▶ [Given request]
Retype the part of the essay on creative flow starting at "Oh, take me" and ending at "all came from.".

▶ [Article]
Sometimes, when I get out of my own way, here come the words in a torrent, and as soon as I become conscious of the flow — “Look, mom, it’s a torrent!” — it starts to slip away.

Oh, take me away, mad genius, let me swim and swim in the torrent sharing what I see and hear bursting from my chest like some generous alien critter — not a parasite like in the movie that uses my body and casts it aside, rather a creation maker who fills my heart and makes it give — an I-don’t-know-what that sends my hands flying across the page, and I look back and don’t quite remember where it all came from.

Imagine an aging Paul McCartney who never wrote his little masterpiece, sitting down to write and coming up with, “Yesterday all my troubles seemed so far away,” and looking at the phrase and thinking, “No, no, no, that’s kind of bogus, I can do better than that …”

It’s a trick, letting the universe talk and not judging what you’ve got until later, and maybe the young are better at it because they haven’t learned the unfine art of second guesses. Ray Bradbury said, “Don’t think,” and I think he was on to something. In thinking comes editing, and from editing comes a trickle instead of a torrent, with only what seems best in the moment coming out.

▶ [Raw data]
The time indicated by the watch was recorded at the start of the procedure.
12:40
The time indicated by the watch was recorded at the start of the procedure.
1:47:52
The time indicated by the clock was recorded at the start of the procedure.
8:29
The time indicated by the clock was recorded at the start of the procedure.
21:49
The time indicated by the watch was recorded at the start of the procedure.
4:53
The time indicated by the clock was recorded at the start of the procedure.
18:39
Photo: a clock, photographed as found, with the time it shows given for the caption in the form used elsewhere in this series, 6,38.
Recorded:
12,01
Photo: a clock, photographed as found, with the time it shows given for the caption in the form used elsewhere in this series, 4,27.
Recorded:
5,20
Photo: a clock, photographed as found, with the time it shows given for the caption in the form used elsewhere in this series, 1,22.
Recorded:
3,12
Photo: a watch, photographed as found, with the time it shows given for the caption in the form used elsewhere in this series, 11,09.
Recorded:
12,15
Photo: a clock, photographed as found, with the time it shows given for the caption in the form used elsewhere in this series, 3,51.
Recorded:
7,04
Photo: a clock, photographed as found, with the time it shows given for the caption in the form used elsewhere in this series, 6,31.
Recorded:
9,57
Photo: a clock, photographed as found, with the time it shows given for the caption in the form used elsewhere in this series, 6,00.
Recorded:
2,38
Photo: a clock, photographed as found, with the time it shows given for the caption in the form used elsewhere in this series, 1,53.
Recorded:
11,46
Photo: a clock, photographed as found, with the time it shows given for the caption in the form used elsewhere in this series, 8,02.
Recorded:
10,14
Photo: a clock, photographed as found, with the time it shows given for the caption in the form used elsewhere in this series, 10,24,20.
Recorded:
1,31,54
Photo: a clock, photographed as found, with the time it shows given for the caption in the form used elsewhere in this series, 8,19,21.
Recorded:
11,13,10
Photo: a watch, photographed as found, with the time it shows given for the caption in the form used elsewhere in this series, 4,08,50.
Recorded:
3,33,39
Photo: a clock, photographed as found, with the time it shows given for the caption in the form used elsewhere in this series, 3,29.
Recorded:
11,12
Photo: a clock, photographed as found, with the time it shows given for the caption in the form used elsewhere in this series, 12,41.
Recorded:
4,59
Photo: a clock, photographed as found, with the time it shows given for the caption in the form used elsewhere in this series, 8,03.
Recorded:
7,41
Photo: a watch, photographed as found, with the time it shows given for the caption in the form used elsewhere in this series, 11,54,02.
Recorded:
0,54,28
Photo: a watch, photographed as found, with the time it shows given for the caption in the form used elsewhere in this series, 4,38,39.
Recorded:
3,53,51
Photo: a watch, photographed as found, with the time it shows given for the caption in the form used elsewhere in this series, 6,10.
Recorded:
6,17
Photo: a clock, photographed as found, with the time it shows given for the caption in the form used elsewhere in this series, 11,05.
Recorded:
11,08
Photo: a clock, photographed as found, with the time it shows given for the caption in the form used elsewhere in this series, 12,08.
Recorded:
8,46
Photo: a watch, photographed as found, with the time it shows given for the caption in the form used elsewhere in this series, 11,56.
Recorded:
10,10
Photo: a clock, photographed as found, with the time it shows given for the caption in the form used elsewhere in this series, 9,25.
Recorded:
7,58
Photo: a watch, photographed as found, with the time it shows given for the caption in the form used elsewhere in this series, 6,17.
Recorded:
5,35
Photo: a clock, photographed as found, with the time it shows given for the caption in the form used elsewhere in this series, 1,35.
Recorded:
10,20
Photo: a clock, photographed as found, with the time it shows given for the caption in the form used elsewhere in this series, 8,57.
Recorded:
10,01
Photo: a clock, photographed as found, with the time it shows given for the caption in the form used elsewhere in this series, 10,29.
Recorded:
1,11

▶ [The response]
Oh, take me away, mad genius, let me swim and swim in the torrent sharing what I see and hear bursting from my chest like some generous alien critter — not a parasite like in the movie that uses my body and casts it aside, rather a creation maker who fills my heart and makes it give — an I-don’t-know-what that sends my hands flying across the page, and I look back and don’t quite remember where it all came from.